Try it :: Restate every line below word for word, but drop each picture.

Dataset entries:
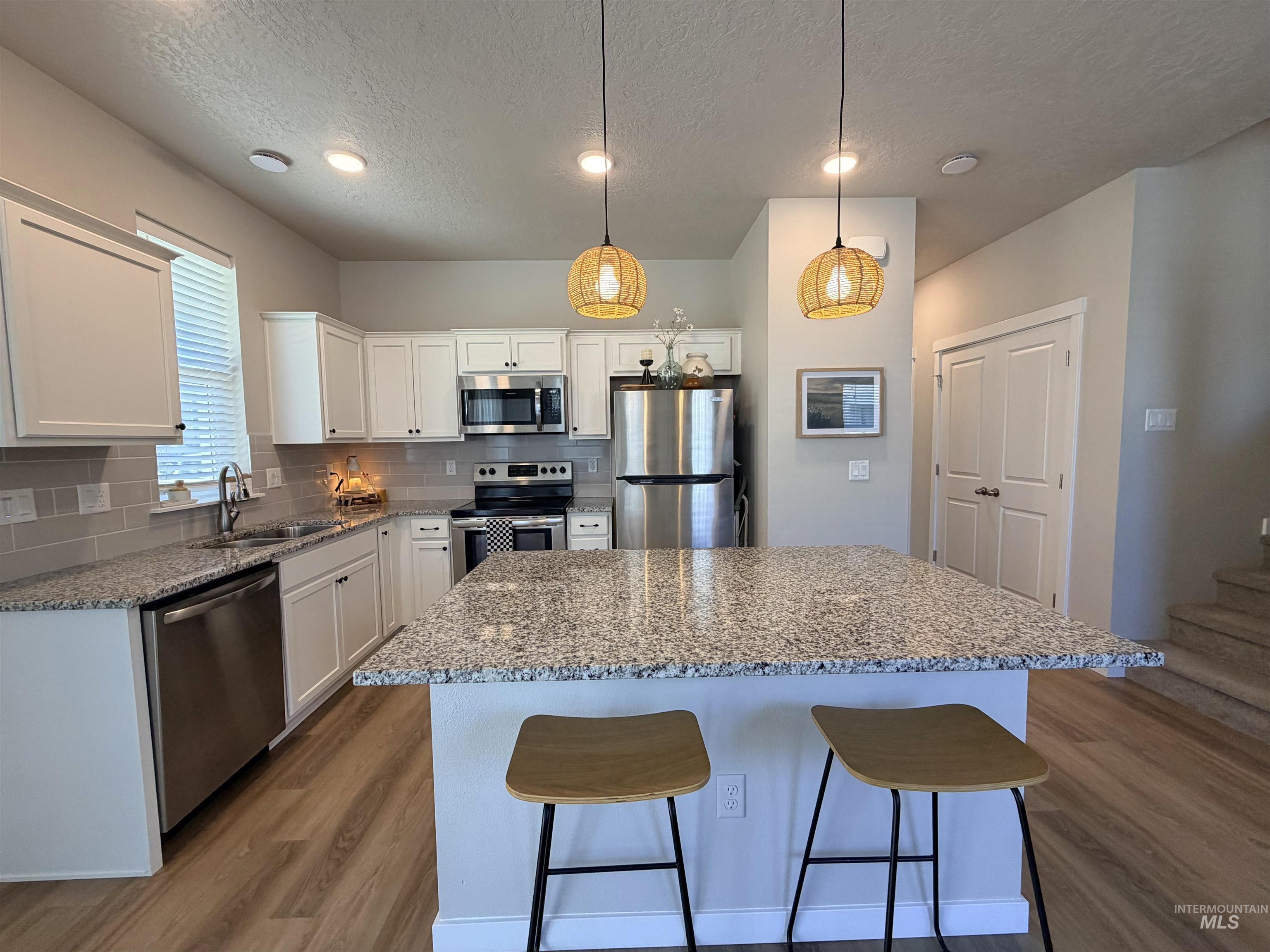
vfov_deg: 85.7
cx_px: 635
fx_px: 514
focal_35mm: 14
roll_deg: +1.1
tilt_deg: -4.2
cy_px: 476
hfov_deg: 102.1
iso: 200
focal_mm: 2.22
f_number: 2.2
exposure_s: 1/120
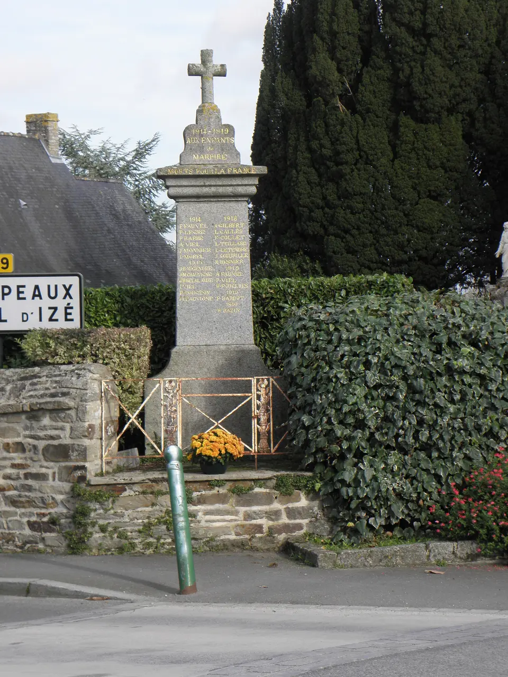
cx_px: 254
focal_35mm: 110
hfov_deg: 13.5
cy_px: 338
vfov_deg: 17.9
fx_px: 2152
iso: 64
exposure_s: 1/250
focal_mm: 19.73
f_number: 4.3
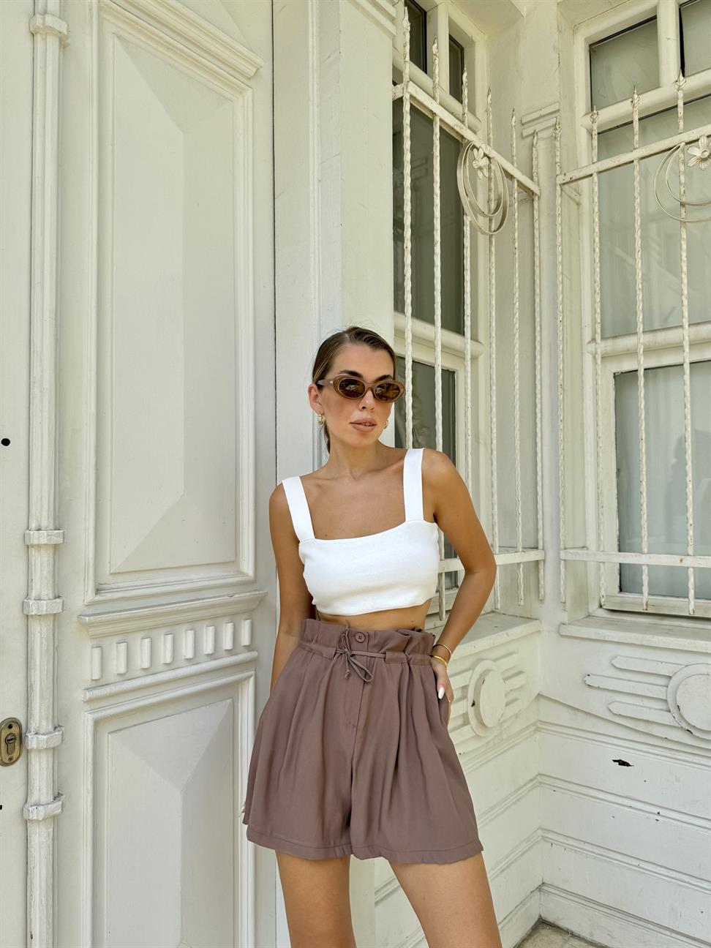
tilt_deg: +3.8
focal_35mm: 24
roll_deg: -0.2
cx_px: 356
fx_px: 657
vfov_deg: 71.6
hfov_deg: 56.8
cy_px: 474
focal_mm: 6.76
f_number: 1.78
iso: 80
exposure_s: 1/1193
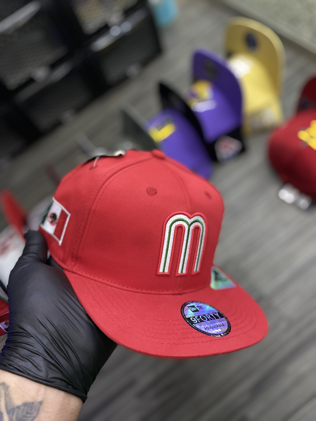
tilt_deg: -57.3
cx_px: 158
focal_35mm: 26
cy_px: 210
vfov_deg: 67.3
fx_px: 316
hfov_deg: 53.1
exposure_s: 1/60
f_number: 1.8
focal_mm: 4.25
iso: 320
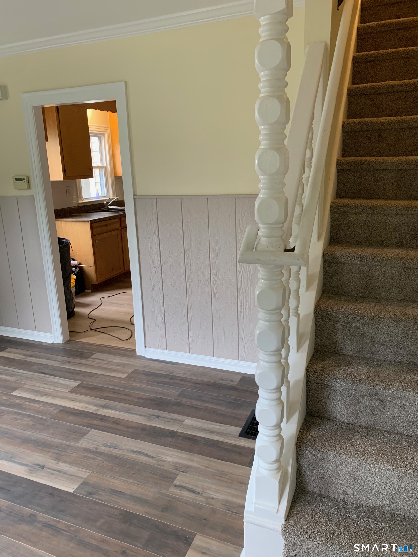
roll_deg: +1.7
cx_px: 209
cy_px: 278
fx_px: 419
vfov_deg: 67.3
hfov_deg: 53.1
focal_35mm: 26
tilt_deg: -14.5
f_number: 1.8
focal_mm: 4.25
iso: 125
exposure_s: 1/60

Answer to the exercise ::
vfov_deg: 85.7
cx_px: 635
fx_px: 514
focal_35mm: 14
roll_deg: +1.1
tilt_deg: -4.2
cy_px: 476
hfov_deg: 102.1
iso: 200
focal_mm: 2.22
f_number: 2.2
exposure_s: 1/120
cx_px: 254
focal_35mm: 110
hfov_deg: 13.5
cy_px: 338
vfov_deg: 17.9
fx_px: 2152
iso: 64
exposure_s: 1/250
focal_mm: 19.73
f_number: 4.3
tilt_deg: +3.8
focal_35mm: 24
roll_deg: -0.2
cx_px: 356
fx_px: 657
vfov_deg: 71.6
hfov_deg: 56.8
cy_px: 474
focal_mm: 6.76
f_number: 1.78
iso: 80
exposure_s: 1/1193
tilt_deg: -57.3
cx_px: 158
focal_35mm: 26
cy_px: 210
vfov_deg: 67.3
fx_px: 316
hfov_deg: 53.1
exposure_s: 1/60
f_number: 1.8
focal_mm: 4.25
iso: 320
roll_deg: +1.7
cx_px: 209
cy_px: 278
fx_px: 419
vfov_deg: 67.3
hfov_deg: 53.1
focal_35mm: 26
tilt_deg: -14.5
f_number: 1.8
focal_mm: 4.25
iso: 125
exposure_s: 1/60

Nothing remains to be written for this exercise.